Fire is a chemical reaction, it gives off matter (ash, soot, and smoke), heat, and massless photons as byproducts. The photons given off by fire are called incandescence. What you see is based on the photons and the frequency they vibrate. Fire will typically be red and orange which are lower on the spectrum. Stars can be a bit different and often give off photons higher on the spectrum. They can display colors like blue or white which are emitted photons with waves properties vibrating at a higher frequency (and more energy) than your typical fire.

Anonymous 0 Comments

All atoms above absolute zero (think of your freezer at home, it’s even colder than that), jiggle. The warmer things are, the more those atoms jiggle around.

Atoms have a core of protons and neutrons, and a shell of electrons.
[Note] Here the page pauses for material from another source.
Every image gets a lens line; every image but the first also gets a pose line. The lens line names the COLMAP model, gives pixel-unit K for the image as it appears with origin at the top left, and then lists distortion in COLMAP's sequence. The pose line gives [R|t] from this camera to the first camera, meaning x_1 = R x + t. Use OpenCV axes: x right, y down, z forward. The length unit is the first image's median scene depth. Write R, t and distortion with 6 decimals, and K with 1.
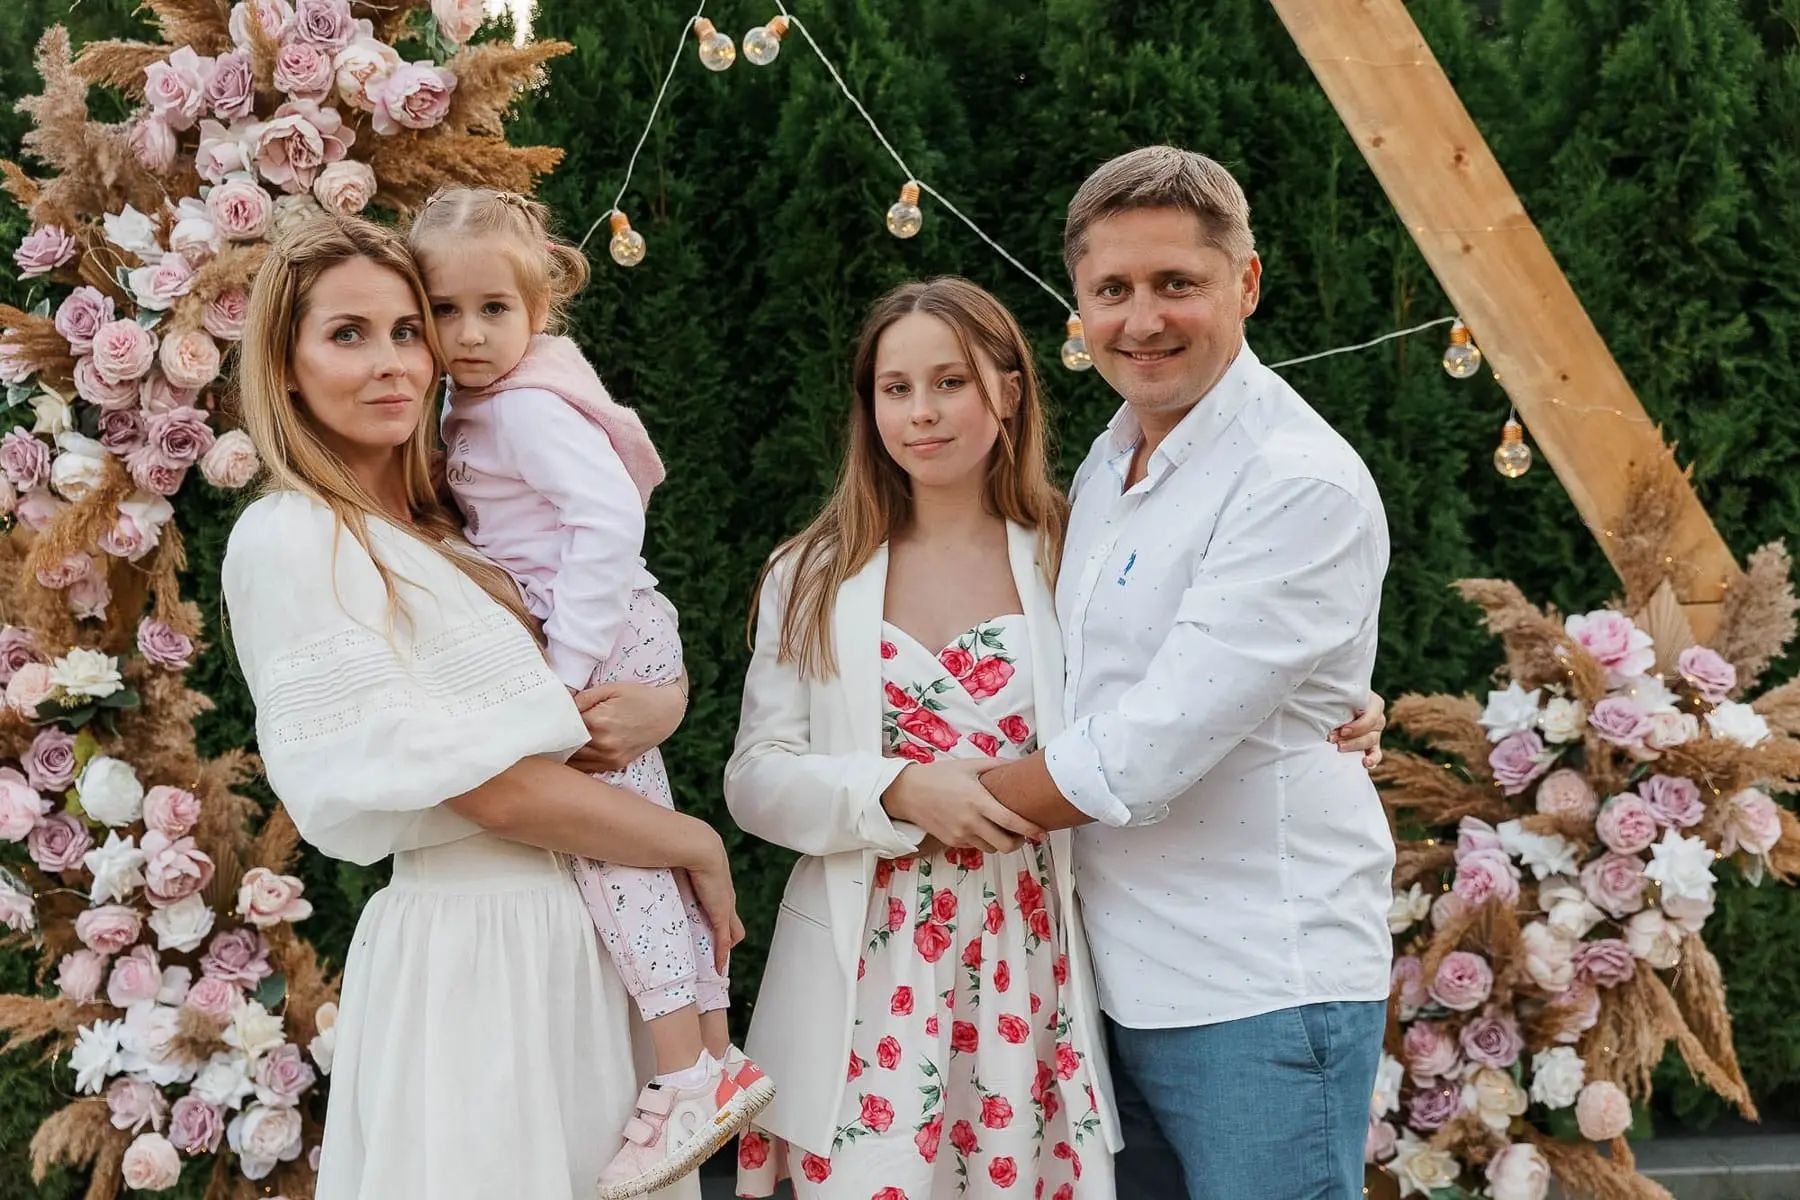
lens RADIAL K [[2222.4, 0, 900.0], [0, 2222.4, 600.0], [0, 0, 1]] dist [0.021509, -0.001943]
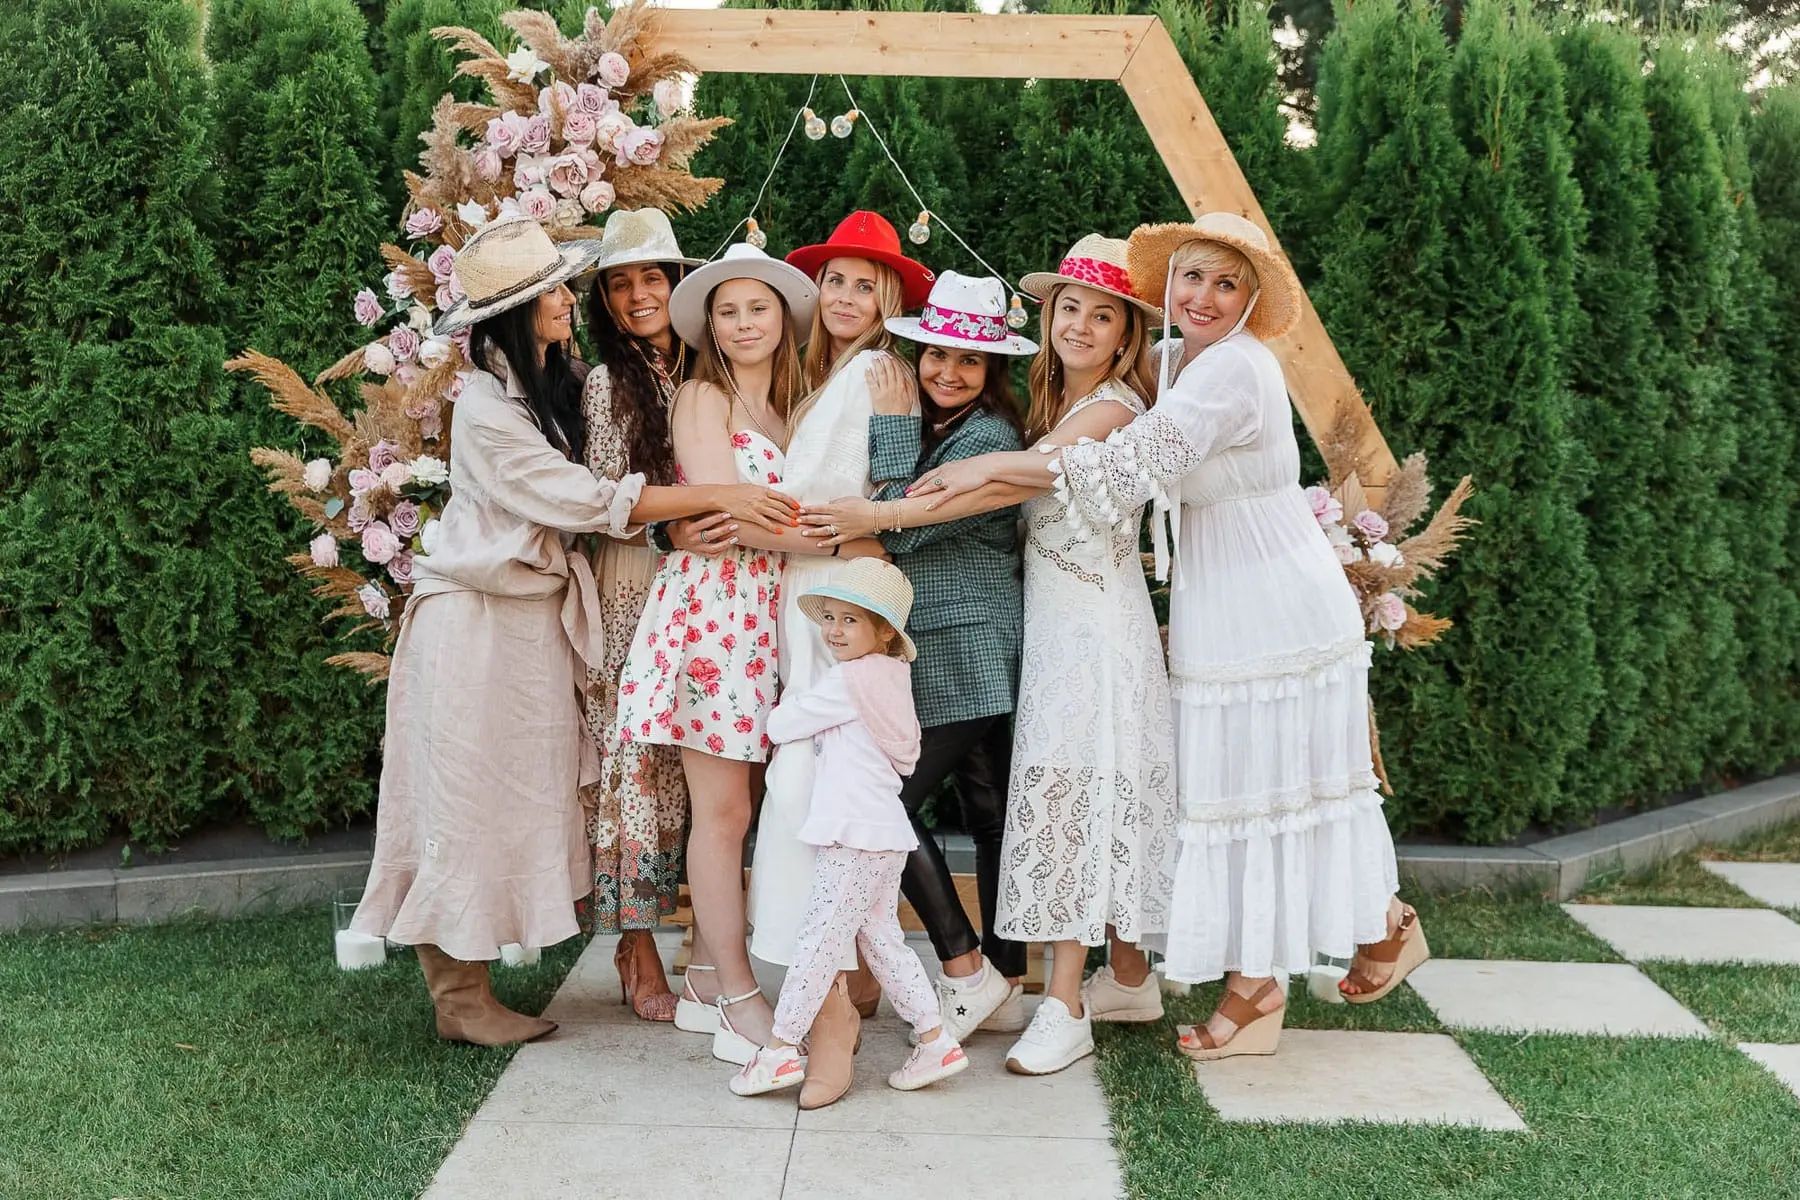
lens RADIAL K [[2222.4, 0, 900.0], [0, 2222.4, 600.0], [0, 0, 1]] dist [0.021509, -0.001943]
pose [[0.998211, 0.059372, -0.007081, 0.016149], [-0.059326, 0.998217, 0.006521, 0.100109], [0.007456, -0.006089, 0.999954, -0.710333]]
The core is really small, and the electrons form shells at different distances from the center. The closer it is to the core, the more energy there is holding it in place.
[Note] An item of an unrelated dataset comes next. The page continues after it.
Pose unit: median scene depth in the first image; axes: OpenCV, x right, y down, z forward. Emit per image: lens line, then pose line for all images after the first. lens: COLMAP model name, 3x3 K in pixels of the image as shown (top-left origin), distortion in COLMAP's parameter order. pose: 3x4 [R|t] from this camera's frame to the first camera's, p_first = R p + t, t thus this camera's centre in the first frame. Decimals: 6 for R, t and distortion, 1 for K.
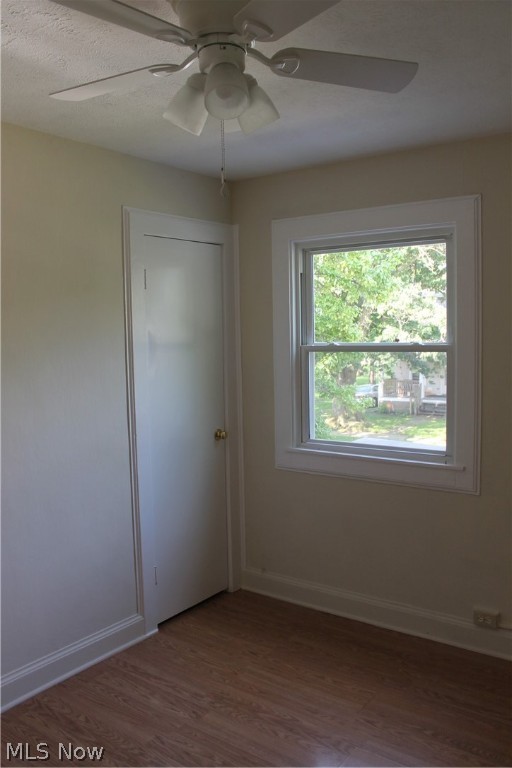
lens RADIAL K [[693.2, 0, 256.0], [0, 693.2, 384.0], [0, 0, 1]] dist [0.036045, 0.001994]
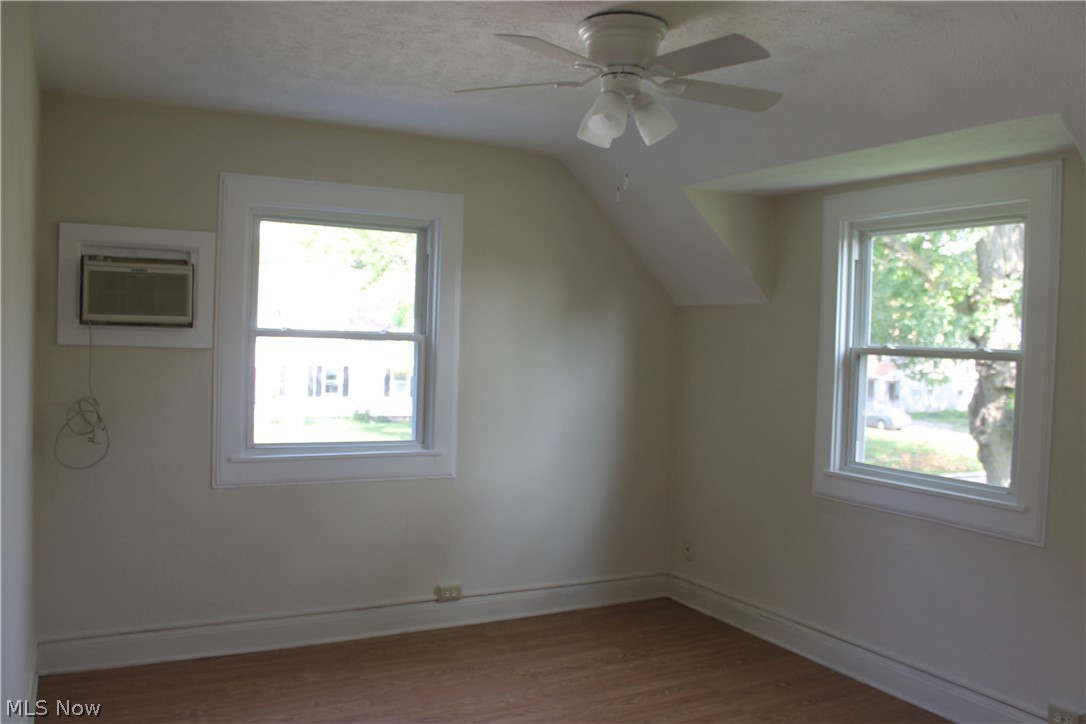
lens RADIAL K [[980.3, 0, 543.0], [0, 980.3, 362.0], [0, 0, 1]] dist [0.036045, 0.001994]
pose [[0.896114, 0.029295, -0.442857, 0.262931], [-0.042635, 0.998887, -0.020195, 0.000968], [0.441772, 0.036979, 0.896365, -0.209698]]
When you jiggle atoms, electrons from one atom are hitting the electrons of other atoms. When they hit hard enough, an electron is bumped to a further shell and the energy holding it in is let go. It’s like releasing a stretched elastic band, or dropping a coin from the top of a bridge. This creates electromagnetic energy. The more you jiggle, the more powerful (shorter wave) it is.

At lower temperatures, atoms close to each other radiate radio waves and infrared. Get hotter, and you get light. Even hotter, UV rays or even X-rays. The hotter the atoms get, the faster and harder they jiggle, and electrons fly more and more.
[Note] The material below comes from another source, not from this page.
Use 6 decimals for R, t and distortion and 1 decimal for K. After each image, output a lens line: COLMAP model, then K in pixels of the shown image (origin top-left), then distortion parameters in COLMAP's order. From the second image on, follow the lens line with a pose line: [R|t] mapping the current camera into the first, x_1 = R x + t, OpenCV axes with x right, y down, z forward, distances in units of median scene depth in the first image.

When you light something on fire, you are making it (or the gas that burns) just the right temperature to show that color. Cooler flames are red or yellow, warmer flames are green or blue, and we know this because blue light has a shorter (higher energy) wavelength than red light.

Tl;dr: Jiggling makes warm stuff make light.

Anonymous 0 Comments

When you put energy into an atom the electrons move farther away from the nucleus, but they want to go back to normal. To do that they need to get rid of that energy. Electrons get rid of that energy as electromagnet radiation. Depending on the strength it comes out as heat, radio signals, or light.

Edit: the light receptors in your eyes response to certain types of these waves which become photons and trigger the nerves to send signals to your brain.

Anonymous 0 Comments

It’s a couple of different things going on, and how much each process contributes to the light produced depends on the type of fire.

The first one, which is responsible for most of the light from things like campfires and candles, is called black body radiation. This is the phenomena that all objects convert heat to light. You don’t see cold objects light up, because the amount of light and the wavelength (color) of the light depends on the temperature of the object. Colder objects throw off low energy light like radio waves and infra red. Heat them up more and they start glowing red. More and you’ll see more yellow, blue, or white light. Fires give off light like this because the gasses and tiny solid particles flying up from the fir are hot enough to glow.

The other process is due to the burning process giving the electrons inside of the fuel energy. Electrons in an atom are on a kind of energy ladder, where they can step up and down rungs. The burning process takes an electron and bumps it up the ladder a step (or maybe two or three), then the electron falls back down to where it was before. To do this it has to release all that energy that it just had, which it releases as light. When light is produced in this way, it’s only in a very narrow wavelength, which means you see a specific, pure color of light from this process, some of which you’re unlikely to see from black body radiation which sort of releases a blend of wavelengths together. This is what you see when you burn copper and the flame is green.

Anonymous 0 Comments

The process called fire is exothermic, it heats the chemicals involved. If this hot gas is hot enough, the electrons in the hot gas can shed energy and collapse into a lower energy orbital by creating a photon. If those photons are in the right frequency range, you can see them as light.

The Sun is not a fire. It’s a completely different, nuclear, process. However, it is also exothermic, and it heats the atoms involved up and they generate light for similar reasons.